Business owners at Lake Powell say there's still plenty to do at the lake despite lower water levels
PHOENIX - The impact from the current mega-drought can’t be understated, as Lake Powell, which is currently at 26% capacity, looks a lot different than it did just three years ago.
Lower water levels aside, small businesses in the area that rely on the lake are trying to get the word out that there is still water.
"Everybody's open for business up here," said Judy Franz with the Page-Lake Powell Chamber of Commerce.
"It's almost like being on a different planet. Now, with the way the level is now, it's still amazing. You can get to a lot of those canyons. It's just getting to them is a little bit more difficult," said Jerred Brady with Powell Adventure Rentals.

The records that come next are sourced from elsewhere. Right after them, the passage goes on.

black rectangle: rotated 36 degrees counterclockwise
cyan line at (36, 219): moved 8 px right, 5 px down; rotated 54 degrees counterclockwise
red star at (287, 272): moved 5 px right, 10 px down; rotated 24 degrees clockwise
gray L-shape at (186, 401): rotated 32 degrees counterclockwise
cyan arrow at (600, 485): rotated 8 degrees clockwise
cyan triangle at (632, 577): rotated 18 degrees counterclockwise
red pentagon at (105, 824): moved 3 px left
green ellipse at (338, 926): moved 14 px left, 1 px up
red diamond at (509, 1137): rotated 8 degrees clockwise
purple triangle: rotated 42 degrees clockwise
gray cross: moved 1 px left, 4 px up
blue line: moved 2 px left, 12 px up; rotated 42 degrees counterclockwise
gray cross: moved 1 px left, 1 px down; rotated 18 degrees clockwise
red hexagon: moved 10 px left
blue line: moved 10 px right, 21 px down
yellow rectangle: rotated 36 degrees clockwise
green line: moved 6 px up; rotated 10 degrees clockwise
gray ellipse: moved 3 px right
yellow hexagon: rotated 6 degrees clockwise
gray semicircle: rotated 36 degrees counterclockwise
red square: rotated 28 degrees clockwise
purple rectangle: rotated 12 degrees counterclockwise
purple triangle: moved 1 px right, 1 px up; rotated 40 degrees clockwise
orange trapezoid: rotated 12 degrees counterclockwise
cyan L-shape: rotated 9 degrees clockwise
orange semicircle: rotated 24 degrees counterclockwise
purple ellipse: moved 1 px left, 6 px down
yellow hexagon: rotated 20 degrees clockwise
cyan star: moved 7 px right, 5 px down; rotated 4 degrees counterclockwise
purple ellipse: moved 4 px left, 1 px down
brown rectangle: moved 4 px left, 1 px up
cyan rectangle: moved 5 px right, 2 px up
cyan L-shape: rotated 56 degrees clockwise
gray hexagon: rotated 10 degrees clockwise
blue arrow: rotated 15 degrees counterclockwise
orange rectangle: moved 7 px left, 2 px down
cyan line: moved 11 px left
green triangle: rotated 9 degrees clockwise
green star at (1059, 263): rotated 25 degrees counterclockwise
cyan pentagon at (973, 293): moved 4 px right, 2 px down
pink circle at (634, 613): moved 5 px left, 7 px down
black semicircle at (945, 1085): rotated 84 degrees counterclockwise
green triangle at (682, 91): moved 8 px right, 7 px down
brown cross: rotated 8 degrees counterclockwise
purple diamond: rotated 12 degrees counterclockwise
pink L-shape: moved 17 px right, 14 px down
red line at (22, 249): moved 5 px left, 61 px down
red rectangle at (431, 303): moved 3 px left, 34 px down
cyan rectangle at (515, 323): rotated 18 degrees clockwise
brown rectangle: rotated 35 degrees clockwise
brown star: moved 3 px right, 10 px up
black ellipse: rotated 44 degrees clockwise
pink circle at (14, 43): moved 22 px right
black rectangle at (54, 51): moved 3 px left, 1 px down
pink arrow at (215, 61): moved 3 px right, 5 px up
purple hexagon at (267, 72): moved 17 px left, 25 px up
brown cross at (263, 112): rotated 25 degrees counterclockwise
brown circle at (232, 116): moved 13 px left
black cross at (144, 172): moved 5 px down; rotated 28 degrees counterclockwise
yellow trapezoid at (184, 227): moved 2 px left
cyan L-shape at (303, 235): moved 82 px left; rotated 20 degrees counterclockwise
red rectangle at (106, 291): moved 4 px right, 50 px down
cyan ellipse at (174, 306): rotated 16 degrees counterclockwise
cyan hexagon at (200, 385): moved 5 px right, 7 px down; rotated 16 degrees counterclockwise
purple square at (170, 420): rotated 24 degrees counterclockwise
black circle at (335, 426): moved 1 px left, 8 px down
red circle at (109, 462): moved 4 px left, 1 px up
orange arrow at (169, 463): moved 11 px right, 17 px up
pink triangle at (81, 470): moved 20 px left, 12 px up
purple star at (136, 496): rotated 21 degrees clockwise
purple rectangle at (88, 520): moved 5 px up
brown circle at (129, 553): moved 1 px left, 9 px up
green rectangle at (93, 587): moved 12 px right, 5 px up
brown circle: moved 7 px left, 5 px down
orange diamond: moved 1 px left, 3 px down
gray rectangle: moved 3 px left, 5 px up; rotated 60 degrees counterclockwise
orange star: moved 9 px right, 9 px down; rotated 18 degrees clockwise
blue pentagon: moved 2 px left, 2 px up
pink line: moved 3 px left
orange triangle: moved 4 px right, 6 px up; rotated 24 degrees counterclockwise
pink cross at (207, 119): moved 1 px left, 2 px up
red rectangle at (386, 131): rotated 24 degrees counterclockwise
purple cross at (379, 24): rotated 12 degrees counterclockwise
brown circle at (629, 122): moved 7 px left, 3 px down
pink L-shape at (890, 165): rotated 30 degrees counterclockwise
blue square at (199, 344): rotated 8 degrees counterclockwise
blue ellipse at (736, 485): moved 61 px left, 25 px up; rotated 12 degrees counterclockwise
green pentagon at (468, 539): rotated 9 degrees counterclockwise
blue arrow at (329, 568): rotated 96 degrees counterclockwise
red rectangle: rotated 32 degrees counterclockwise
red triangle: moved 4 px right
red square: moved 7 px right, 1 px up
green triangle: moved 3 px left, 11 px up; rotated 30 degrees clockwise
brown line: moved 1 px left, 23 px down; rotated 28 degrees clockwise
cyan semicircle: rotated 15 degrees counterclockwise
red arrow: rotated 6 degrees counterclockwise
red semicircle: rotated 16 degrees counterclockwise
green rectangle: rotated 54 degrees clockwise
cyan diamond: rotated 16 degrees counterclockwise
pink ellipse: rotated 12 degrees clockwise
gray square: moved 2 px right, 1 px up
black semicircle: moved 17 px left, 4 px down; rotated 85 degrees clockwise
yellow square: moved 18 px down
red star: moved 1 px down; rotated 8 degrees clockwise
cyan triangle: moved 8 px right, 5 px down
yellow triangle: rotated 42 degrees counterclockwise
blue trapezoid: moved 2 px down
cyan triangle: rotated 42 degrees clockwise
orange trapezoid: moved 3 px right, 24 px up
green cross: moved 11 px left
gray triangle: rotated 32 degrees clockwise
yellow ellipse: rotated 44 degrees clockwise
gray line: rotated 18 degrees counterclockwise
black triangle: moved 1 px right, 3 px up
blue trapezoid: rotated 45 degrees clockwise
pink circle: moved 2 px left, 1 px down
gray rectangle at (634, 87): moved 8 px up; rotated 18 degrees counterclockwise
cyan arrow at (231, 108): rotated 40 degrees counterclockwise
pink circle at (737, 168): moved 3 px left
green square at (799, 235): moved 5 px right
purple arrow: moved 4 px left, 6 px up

Constant news of a mega-drought and low water levels have created additional problems for the small businesses on the lake. For the people that make a living on the lake, they say images of a Lake Powell with low water levels have been particularly devastating, because of the feeling that it gives that there is no water in the lake anymore.
"That lone rock picture is devastating," said Franz.
Franz said they constantly fight back against the state of the lake.
"People have stopped their reservations from different hotels because they think there's no water here," said Franz. "There is water. It’s still a beautiful lake."
Molly Steffens with Powell Adventure Rentals said people call all the time to cancel, because they think the lake is dry.
"We are definitely down. Reservations have fallen," said Steffens. "Yes we are low, but we have a massive lake. A lot still to see, a lot to offer. Yes, it has changed, but it hasn’t changed in the way people are putting it out there or perceiving it to be. It's still a lot of lake."
In fact, water level at Lake Powell, as of Aug. 29, is 10 feet higher than it was in the spring.
Meanwhile, businesses in the area are eyeing Labor Day weekend, and hoping Arizonans think about visiting.